Use Sharp-Grothendieck's miraculous equality computing the Krull dimension of the tensor product of two completely arbitrary field extensions as a function of the transcendence degrees of the extensions : $$\operatorname {dim_{Krull}} (E\otimes _K F) =\min\: ( \operatorname {trdeg}_K E, \operatorname {trdeg}_KF) $$ From this equality the contraposition of your statement easily follws:
If $E,F$ are both non algebraic, then since $ \operatorname {trdeg}_K E \geq 1$ and $ \operatorname {trdeg}_K F\geq 1$ we have $\operatorname{dim_{Krull}} (E\otimes _K F) \geq 1$.
Thus $E\otimes _K F$ is not a field because a field has Krull dimension zero.

Solution 2:

Here's a more hands-on proof. We'll prove the contrapositive: if $E$ and $F$ are both transcendental over $K$ we'll show that $E \otimes_K F$ is not a field by exhibiting a nontrivial ideal. Let $e_i, i \in I$ and $f_j, j \in J$ be transcendence bases of $E$ and $F$ respectively over $K$, so that $E$ is an algebraic extension of $K(\{ e_i \})$ and $F$ is an algebraic extension of $K(\{f_j\})$.

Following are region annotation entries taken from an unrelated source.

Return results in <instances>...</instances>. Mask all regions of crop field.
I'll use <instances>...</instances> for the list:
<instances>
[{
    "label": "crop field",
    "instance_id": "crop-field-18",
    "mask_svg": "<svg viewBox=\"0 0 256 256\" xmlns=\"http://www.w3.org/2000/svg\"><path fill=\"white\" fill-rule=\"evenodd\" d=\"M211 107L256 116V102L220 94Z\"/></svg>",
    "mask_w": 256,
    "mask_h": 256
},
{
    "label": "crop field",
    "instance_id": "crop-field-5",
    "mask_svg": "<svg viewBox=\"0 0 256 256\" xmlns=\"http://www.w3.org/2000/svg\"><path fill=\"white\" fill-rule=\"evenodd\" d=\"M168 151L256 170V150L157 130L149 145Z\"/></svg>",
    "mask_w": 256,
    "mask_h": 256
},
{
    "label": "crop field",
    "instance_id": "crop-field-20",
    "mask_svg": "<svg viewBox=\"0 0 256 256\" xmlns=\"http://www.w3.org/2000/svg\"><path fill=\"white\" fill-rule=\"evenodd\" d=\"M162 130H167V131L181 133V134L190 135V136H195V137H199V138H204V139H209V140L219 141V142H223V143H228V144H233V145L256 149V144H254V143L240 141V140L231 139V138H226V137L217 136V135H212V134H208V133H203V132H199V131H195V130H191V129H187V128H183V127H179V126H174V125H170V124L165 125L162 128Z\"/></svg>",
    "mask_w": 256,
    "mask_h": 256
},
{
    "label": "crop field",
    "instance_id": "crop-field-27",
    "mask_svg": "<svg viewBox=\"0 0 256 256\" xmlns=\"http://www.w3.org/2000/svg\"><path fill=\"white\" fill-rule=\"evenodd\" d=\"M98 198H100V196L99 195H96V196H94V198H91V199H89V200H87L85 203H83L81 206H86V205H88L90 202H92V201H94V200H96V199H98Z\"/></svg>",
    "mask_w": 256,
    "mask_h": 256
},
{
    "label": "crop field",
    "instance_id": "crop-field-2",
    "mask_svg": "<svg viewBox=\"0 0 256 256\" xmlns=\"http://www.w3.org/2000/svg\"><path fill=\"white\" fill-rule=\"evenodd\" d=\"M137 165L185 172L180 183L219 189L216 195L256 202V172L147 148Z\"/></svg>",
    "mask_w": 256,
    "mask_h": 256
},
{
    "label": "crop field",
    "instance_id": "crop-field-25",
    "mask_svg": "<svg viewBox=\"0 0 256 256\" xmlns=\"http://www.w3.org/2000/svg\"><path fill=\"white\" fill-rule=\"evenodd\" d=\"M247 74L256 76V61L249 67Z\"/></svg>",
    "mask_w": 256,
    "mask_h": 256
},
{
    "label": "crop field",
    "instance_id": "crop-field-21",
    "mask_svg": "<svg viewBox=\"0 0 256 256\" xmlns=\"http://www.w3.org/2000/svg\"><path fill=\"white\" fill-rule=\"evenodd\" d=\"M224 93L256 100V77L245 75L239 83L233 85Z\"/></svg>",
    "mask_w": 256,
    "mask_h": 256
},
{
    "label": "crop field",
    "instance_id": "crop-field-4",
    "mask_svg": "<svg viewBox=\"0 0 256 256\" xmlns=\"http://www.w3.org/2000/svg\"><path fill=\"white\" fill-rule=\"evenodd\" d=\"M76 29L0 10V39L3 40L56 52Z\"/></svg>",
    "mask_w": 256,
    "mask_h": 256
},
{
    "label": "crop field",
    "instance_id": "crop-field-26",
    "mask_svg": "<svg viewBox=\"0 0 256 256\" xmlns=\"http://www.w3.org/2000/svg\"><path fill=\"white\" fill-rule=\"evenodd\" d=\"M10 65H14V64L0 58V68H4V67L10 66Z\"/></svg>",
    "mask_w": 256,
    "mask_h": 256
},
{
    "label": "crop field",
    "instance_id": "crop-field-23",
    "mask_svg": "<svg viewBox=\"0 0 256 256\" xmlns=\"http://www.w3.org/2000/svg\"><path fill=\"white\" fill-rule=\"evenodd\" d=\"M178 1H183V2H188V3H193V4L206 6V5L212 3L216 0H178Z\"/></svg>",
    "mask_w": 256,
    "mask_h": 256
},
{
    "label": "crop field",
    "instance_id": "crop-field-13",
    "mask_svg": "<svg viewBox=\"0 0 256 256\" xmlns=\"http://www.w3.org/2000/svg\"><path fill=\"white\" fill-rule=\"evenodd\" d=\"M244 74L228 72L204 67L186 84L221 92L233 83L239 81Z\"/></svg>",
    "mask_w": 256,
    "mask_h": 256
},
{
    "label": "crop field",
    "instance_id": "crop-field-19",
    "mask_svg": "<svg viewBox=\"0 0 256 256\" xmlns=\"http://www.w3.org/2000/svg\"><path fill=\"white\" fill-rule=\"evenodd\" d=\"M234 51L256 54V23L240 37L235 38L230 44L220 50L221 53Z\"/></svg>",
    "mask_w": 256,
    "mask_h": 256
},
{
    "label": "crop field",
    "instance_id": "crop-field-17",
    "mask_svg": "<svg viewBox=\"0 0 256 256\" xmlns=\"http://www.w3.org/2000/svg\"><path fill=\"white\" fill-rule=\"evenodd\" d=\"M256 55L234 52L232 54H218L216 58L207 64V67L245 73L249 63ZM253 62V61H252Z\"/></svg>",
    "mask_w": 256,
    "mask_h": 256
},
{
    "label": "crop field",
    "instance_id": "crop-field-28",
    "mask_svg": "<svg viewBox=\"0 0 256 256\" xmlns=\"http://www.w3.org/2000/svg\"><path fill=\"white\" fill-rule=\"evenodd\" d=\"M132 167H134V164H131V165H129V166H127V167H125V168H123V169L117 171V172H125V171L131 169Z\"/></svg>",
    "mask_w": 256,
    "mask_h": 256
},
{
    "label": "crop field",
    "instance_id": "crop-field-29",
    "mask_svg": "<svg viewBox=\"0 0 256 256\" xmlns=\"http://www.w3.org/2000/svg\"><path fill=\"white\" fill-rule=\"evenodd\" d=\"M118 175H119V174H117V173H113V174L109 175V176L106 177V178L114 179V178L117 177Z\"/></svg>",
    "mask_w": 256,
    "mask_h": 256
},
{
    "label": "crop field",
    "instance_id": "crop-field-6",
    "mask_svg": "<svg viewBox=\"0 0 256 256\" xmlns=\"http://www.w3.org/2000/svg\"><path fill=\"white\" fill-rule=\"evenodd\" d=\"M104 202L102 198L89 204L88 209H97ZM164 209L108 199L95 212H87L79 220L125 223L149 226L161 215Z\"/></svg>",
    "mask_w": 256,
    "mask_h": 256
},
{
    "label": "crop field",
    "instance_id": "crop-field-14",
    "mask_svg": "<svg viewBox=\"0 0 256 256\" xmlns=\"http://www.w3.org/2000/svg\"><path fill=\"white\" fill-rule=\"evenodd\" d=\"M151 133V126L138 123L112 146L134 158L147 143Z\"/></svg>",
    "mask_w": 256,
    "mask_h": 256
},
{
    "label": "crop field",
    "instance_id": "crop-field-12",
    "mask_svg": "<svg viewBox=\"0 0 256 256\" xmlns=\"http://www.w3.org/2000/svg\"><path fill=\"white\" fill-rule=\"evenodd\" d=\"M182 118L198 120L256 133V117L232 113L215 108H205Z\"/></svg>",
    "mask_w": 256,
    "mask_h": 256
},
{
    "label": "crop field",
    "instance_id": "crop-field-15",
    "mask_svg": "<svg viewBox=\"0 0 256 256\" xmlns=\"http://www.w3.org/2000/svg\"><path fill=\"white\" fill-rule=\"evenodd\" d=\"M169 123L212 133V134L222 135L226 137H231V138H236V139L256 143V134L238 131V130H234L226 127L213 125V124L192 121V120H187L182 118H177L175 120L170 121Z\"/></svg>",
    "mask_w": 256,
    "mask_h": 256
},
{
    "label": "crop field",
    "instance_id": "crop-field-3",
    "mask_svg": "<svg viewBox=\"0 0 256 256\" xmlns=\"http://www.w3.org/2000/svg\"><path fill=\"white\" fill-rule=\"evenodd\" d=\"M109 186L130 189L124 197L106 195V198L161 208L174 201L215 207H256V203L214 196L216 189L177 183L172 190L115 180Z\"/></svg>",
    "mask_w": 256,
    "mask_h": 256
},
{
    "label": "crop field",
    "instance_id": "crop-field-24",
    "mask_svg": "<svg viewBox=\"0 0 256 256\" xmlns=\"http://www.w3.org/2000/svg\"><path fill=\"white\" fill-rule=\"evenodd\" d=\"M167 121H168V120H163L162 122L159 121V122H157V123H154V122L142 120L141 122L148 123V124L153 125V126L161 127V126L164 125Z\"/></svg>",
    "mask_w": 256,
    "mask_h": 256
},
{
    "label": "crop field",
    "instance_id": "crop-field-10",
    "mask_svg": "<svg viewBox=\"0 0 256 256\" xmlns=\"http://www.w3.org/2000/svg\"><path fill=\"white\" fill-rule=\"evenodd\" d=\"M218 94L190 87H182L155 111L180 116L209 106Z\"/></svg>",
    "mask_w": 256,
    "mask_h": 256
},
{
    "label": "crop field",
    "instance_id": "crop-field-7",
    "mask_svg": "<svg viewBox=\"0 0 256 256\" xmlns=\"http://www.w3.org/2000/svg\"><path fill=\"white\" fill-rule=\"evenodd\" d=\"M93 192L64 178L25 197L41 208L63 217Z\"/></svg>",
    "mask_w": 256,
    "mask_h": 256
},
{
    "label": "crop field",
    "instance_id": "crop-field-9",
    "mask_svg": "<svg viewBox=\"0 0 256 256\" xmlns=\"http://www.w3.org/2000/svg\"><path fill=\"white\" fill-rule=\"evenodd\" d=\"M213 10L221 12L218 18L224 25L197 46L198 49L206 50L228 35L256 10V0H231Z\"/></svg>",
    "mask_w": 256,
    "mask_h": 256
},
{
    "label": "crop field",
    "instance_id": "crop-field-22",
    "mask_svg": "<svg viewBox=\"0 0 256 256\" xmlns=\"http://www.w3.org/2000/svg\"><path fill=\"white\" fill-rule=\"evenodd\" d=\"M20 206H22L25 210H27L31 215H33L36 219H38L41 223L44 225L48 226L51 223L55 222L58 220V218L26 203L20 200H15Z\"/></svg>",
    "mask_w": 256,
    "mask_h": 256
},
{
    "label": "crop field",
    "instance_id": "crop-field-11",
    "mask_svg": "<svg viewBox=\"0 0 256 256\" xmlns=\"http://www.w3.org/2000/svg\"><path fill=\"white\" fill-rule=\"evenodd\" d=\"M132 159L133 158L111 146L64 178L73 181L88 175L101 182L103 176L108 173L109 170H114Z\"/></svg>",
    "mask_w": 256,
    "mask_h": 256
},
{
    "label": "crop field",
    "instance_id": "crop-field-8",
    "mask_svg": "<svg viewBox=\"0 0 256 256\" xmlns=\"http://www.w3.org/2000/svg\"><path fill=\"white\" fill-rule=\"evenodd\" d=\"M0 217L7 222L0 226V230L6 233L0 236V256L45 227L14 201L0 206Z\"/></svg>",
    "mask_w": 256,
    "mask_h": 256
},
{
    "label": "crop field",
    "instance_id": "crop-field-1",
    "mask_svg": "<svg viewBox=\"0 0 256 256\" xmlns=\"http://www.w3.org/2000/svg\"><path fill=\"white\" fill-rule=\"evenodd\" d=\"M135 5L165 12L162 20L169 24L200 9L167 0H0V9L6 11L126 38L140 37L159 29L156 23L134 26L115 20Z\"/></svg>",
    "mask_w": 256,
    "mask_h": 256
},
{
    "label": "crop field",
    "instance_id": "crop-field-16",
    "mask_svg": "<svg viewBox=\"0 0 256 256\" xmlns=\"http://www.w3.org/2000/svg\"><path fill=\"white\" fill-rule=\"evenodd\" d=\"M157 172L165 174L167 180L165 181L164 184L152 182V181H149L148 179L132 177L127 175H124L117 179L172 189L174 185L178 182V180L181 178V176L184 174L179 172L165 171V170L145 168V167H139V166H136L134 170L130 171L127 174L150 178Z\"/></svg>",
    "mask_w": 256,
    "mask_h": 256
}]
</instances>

Assume WLOG that $|I| \le |J|$ and pick an embedding $g : I \hookrightarrow J$. This induces an embedding of both $E$ and $F$ into the algebraic closure $\overline{K(\{f_j\})}$, which induces a map

$$E \otimes_K F \to \overline{K(\{f_j\})}.$$

The kernel of this map is nontrivial because it contains, for example, elements of the form $e_i \otimes 1 - 1 \otimes f_{g(i)}$ (and these elements are nonzero because, for example, instead of using the embedding $g$ above we can write down a map from $E \otimes_K F$ to $\overline{K(\{e_i\} \cup \{ f_j\})}$, and the image of $e_i \otimes 1 - 1 \otimes f_{g(i)}$ here is $e_i - f_{g(i)}$ where $e_i$ and $f_{g(i)}$ are algebraically independent). So $E \otimes_K F$ can't be a field.